Georgy Korniyenko
Georgy Markovich Korniyenko (also Kornienko; Russian: Гео́ргий Ма́ркович Корние́нко} (13 February 1925 – 10 May 2006) was a Soviet diplomat.
He joined the Soviet Ministry of Foreign Affairs in 1949 and later became an attaché at the Soviet Embassy in Washington, DC during the 1962 Cuban Missile Crisis. Then in 1964 he was assigned to head the Soviet Foreign Ministry's American desk.
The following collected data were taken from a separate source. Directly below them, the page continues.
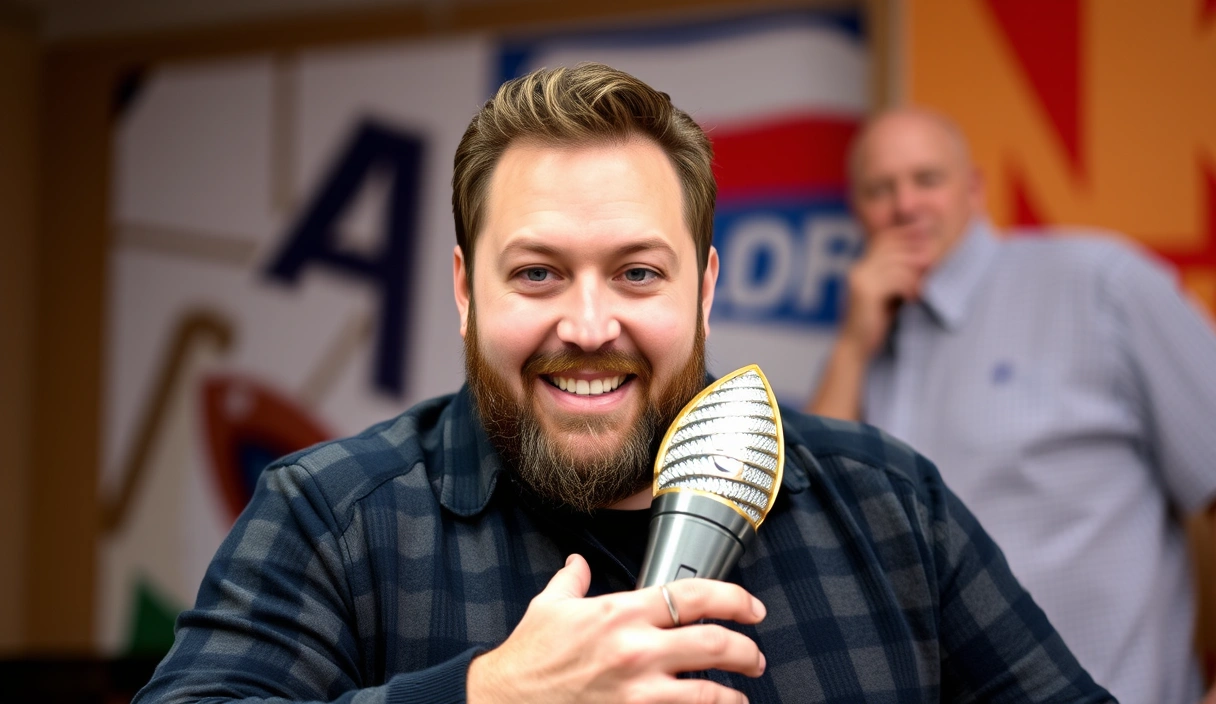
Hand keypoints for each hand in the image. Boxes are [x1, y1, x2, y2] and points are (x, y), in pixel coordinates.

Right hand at [466, 554, 767, 703]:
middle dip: (747, 651)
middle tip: (754, 656)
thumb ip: (572, 580)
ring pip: (709, 693)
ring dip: (734, 695)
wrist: (504, 702)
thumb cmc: (528, 659)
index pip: (694, 595)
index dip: (734, 599)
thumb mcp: (549, 607)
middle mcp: (636, 650)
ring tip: (741, 695)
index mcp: (621, 613)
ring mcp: (639, 692)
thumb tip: (578, 563)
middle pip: (715, 644)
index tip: (751, 608)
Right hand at [839, 225, 933, 357]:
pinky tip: (915, 299)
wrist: (857, 348)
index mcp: (862, 267)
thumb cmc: (876, 323)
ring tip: (924, 288)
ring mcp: (859, 279)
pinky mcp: (865, 292)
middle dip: (915, 251)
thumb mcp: (889, 294)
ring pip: (896, 263)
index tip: (927, 231)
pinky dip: (910, 287)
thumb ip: (899, 276)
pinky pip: (895, 280)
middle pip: (891, 246)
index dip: (905, 232)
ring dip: (915, 274)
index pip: (884, 238)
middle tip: (933, 261)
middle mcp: (858, 269)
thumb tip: (925, 256)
He became a deputy to Soviet Foreign Minister Andrei Gromyko in 1975 and the first deputy two years later.
He was instrumental in developing Soviet policy toward the United States and setting the agenda for U.S.-Soviet disarmament talks in the 1970s and the 1980s. He is known to have clashed on occasion with other members of the Soviet elite on foreign policy issues. In 1983, when a Soviet fighter shot down a Korean airliner intruding into Soviet airspace, killing all 269 people on board, Korniyenko opposed the official Kremlin course on the incident and vainly urged the Communist Party leadership to release more information about it to avoid international isolation.
He was one of the few Soviet leaders who opposed the 1979 Soviet invasion of Afghanistan. He was awarded the Hero of Socialist Labor medal in 1985, one of the highest awards in the Soviet Union. He died after a lengthy unspecified illness.